Everyone has this reason why they want to learn magic. This defining moment, if you will.
I can find no such defining moment.
Maybe I was lucky as a kid. We had many school assemblies in which magicians performed. I recall very fondly seeing one magic show at the Electronic Thing – a huge electronics show and clearance back in the mid 80s held in Detroit. My parents never seemed to miss a television special, back in those days of only 30-40 cable channels.
My father, too, had developed a knack for deconstructing card tricks then performing them at family functions.
Magic was certainly common enough in my youth. That is certainly part of the attraction.
In college, I subscribed to PC Computing just to read Penn Jillette’s back page. I had always loved seeing them perform on television, and was astonished back in the mid 90s to discover a layer of them that went beyond their performances. They could be classy, shocking, and the most intelligent fools all at the same time. If there are any modern artists whose work I may feel inspired by, it is Penn & Teller.
That’s not it either.
The 1994 movie Lord of Illusions strikes a little closer to home. What the hell? may be an appropriate response to this revelation. For its time – before extreme and street were buzzwords in the craft – the movie paid tribute to both lavish, modern acts such as Copperfield and the smaller scale but no less spectacular “classic” side of magic. Billy McComb has a small part as a character named Walter Wilder. The character is first shown wonderfully and idly performing a very nice effect. His performance, and the scenes that followed among the group of magicians, really struck a nerve with me.
Lord of Illusions did not make me want to learn magic. It absolutely does stir up the urge to learn more.

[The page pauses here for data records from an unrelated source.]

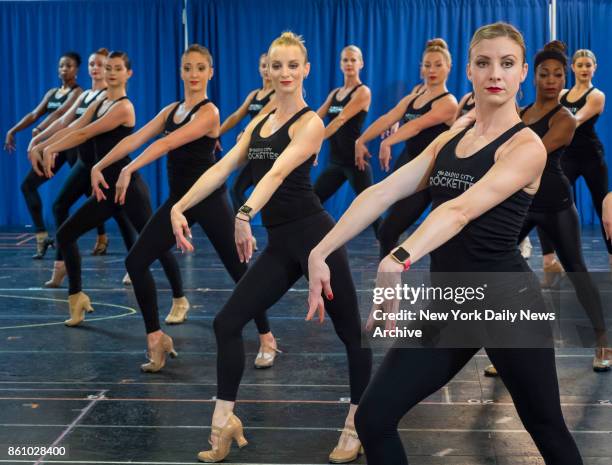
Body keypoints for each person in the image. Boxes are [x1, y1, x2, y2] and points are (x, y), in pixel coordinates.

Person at [307, 22, 583, 465]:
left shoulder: (527, 147)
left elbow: (459, 210)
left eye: (507, 64)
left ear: (520, 75)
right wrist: (319, 250)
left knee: (547, 428)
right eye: (484, 62)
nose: (495, 72)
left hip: (506, 303)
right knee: (373, 419)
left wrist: (399, 257)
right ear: (470, 71)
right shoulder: (452, 136)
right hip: (451, 300)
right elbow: (382, 191)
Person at [171, 32, 372, 463]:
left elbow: (278, 173)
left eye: (292, 65)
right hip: (282, 243)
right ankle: (224, 422)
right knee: (227, 323)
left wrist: (243, 214)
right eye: (275, 66)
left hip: (316, 237)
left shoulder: (310, 122)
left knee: (351, 334)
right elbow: (223, 166)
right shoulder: (259, 122)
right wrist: (180, 206)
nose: (283, 73)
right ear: (267, 70)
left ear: (306, 70)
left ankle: (357, 424)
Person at [90, 44, 277, 372]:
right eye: (187, 68)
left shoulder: (209, 113)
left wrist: (128, 169)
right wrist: (100, 165)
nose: (193, 74)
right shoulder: (170, 111)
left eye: (200, 68)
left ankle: (267, 336)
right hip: (179, 202)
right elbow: (136, 139)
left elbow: (165, 143)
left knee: (238, 271)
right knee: (135, 262)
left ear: (210, 73)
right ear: (180, 71)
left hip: (208, 199)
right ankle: (156, 338)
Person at [485, 41, 609, 375]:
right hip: (525, 205)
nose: (551, 80)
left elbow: (531, 153)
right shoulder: (522, 114)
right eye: (544, 74)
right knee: (497, 264)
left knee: (577, 271)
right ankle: (509, 343)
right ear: (532, 76)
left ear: (564, 77)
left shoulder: (565, 119)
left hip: (556, 206)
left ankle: (602, 339)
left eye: (557, 74)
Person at [40, 51, 183, 327]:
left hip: (128, 187)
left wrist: (50, 148)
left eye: (117, 68)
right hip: (106, 189)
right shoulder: (101, 101)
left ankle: (179, 298)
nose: (111, 73)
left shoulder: (123, 107)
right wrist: (44, 144)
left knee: (155, 244)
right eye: (108, 68)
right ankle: (77, 296)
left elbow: (85, 134)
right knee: (66, 233)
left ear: (128, 74)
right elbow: (75, 126)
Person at [354, 39, 457, 257]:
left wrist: (387, 141)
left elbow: (416, 125)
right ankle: (391, 284)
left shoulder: (448, 103)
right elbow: (387, 118)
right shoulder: (413, 98)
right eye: (427, 65)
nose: (432, 70)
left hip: (430, 175)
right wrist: (361, 140)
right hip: (408, 166)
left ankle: (392, 282)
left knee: (391, 232)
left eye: (438, 65)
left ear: (449, 68)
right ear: (421, 68)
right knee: (387, 232)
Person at [29, 48, 112, 287]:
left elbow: (81, 131)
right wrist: (39, 141)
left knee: (124, 215)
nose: (95, 68)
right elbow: (65, 121)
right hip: (85, 164)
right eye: (92, 64)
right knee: (59, 206)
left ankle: (137, 263)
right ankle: (61, 265)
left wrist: (48, 146)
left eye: (101, 65)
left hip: (105, 166)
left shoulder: (108, 99)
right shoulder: (85, 94)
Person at [537, 47, 611, 279]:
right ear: (573, 68)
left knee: (605, 211)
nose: (584, 69)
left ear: (594, 68)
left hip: (591, 158)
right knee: (543, 201)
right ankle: (549, 262)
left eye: (588, 65)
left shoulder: (597, 96)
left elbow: (575, 121)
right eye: (580, 65)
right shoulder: (562, 95)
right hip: (567, 158)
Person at [4, 52, 83, 258]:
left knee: (88, 189)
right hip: (51, 148)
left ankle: (102, 236)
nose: (64, 69)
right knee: (28, 186)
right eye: (61, 66)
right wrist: (13, 130)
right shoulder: (51, 93)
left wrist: (38, 131)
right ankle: (42, 237)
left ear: (77, 70)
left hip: (71, 146)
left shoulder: (78, 93)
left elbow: (60, 115)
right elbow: (34, 114)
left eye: (69, 66)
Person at [313, 45, 381, 235]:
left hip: (354, 161)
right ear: (340, 64)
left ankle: (388, 241)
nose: (349, 63)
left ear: (361, 63)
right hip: (336, 162)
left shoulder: (363, 92)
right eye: (345, 60)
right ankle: (318, 233)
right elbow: (315, 118)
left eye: (353, 60)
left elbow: (341, 119)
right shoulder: (335, 94)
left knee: (371, 210)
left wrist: (315, 142)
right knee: (313, 198)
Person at [218, 53, 276, 212]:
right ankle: (246, 232)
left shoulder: (277, 95)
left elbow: (262, 115)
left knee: (268, 200)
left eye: (270, 66)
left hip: (268, 152)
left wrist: (245, 131)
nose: (266, 70)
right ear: (259, 69)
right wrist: (216, 133)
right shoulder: (254, 95)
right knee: (236, 191)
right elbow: (237, 115)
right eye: (263, 65)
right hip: (254, 151)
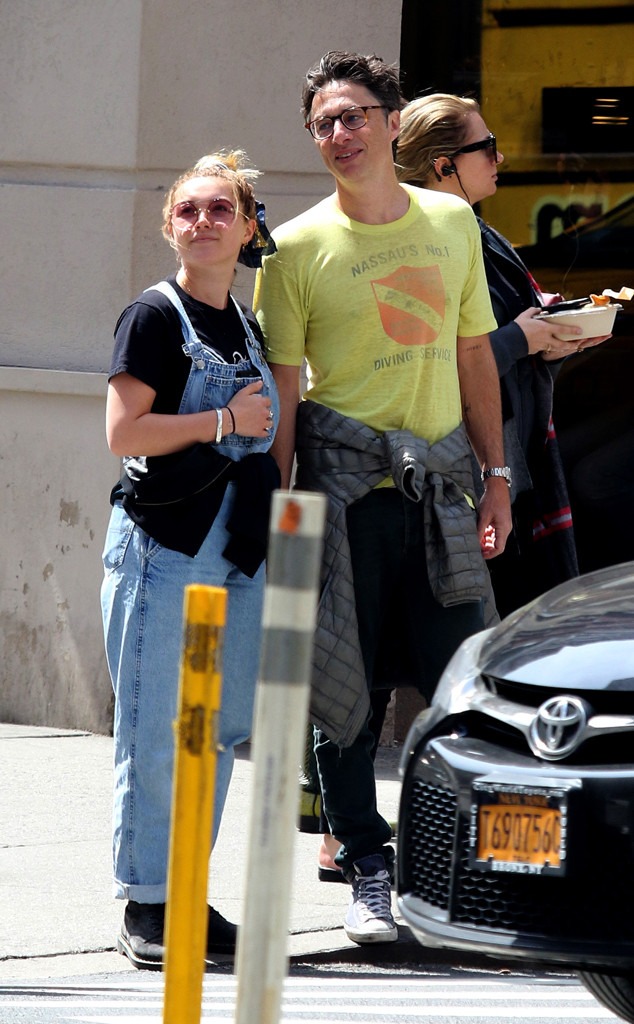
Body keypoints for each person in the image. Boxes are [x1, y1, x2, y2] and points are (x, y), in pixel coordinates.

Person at [254, 51, 512, 945]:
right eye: (324, 121)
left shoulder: (450, 222)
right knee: (345, 691)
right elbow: (286, 395)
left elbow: (475, 353)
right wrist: (280, 516)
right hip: (343, 487)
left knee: (459, 686)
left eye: (356, 115)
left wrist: (498, 477)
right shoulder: (291, 250)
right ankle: (367, 862)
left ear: (392, 123)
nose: (341, 134)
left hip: (443, 485)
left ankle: (454, 872)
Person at [100, 150, 280, 970]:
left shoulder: (246, 325)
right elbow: (125, 434)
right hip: (165, 550)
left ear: (247, 229)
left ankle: (183, 889)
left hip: (233, 552)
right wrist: (219, 425)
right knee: (155, 728)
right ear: (170, 226)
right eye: (188, 211)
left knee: (211, 729)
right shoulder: (153, 316)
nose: (203, 222)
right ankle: (146, 903)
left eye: (221, 210)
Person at [396, 94, 612, 616]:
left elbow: (508, 340)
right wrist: (523, 340)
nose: (500, 159)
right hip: (457, 478)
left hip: (510, 466)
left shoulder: (480, 234)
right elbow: (433, 367)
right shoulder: (418, 245)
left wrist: (554, 340)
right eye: (487, 148)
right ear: (444, 166)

I believe this movie also fills in the last piece of puzzle.
This is about learning a truth that not everyone will wish to see. Far from being mega-maniacal about this, magic is about using that truth to show possibility: two human hands can perform the impossible if the mind that makes them move is committed enough. There is a feeling of all the darkest secrets of Halloween night and cold, all-too-real determination. The end result is wonder and happiness, if done correctly.
I have no concretes for wanting to learn magic. I have an abstract: learn what is beneath the secrets, achieve the unachievable, and create happiness as an end product.